The tool, called VarSAn (Variant Set Annotator, pronounced ‘version’), uses SNPs that have been identified by sequencing studies as being disease-related, to predict which pathways may be perturbed by these SNPs. Previously, scientists have looked at SNPs that show the strongest statistical signals with respect to a disease. They then carried out experiments to check whether each individual SNP was important.
“We’re trying to approach the problem from a computational point of view. Does the whole gamut of SNPs identified in a genetic study point us to specific pathways that may not be known in the literature?” Sinha said. “The underlying computation is similar to how Google uses an algorithm to identify the right web pages for searches. These types of algorithms are applicable in biology as well to understand genetic variation. Additionally, 90% of the disease-related mutations are in parts of the DNA that do not code for proteins and using this type of approach will be useful for future work.”
The VarSAn tool was validated by two distinct approaches. “We first did a literature search to see if those identified pathways were relevant to the diseases we were looking at,” said Xiaoman Xie, a graduate student in the Sinha lab. “However, this type of validation is subjective and so we also developed an objective approach.”

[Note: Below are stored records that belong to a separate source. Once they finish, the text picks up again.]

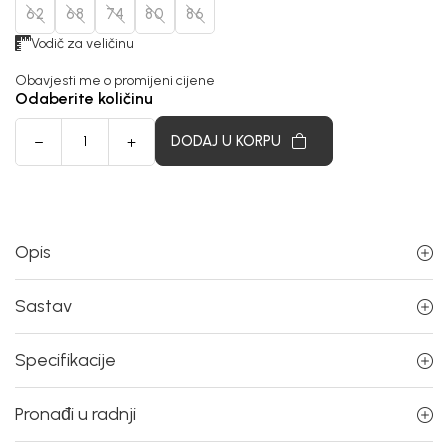
62
68
74
80
86
Vodič za veličinu
Obavjesti me o promijeni cijene
Odaberite količinu
DODAJ U KORPU
Opis
Sastav
Specifikacije
Pronađi u radnji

The second approach is based on testing the consistency of VarSAn’s findings. “If we have two studies that identify two sets of SNPs associated with the same disease, the algorithm should ideally identify the same set of pathways for both of them i.e., it should be consistent. However, if the tool is given two sets of SNPs associated with two different diseases, it should report pathways specific to each disease but not the same set of pathways,” Xie said.

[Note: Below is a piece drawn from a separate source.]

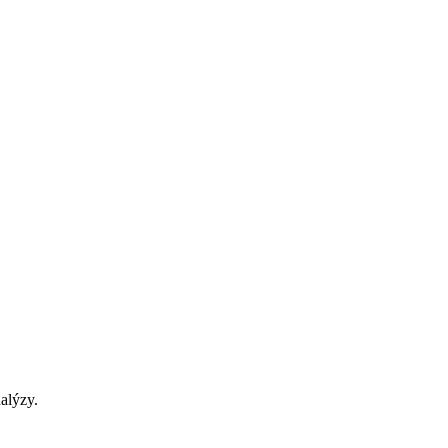
alýzy.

The team is now trying to make VarSAn an online tool where researchers can paste the list of SNPs and the tool reports the pathways directly. “Currently, if a user wants to use this tool, they have to download the repository and run the code themselves, which can be inconvenient. We’re working on making it easier,” Xie said.
The work was funded by the Mayo Clinic Center for Individualized Medicine and the Todd and Karen Waneck Program for Hypolastic Left Heart Syndrome and the National Institutes of Health.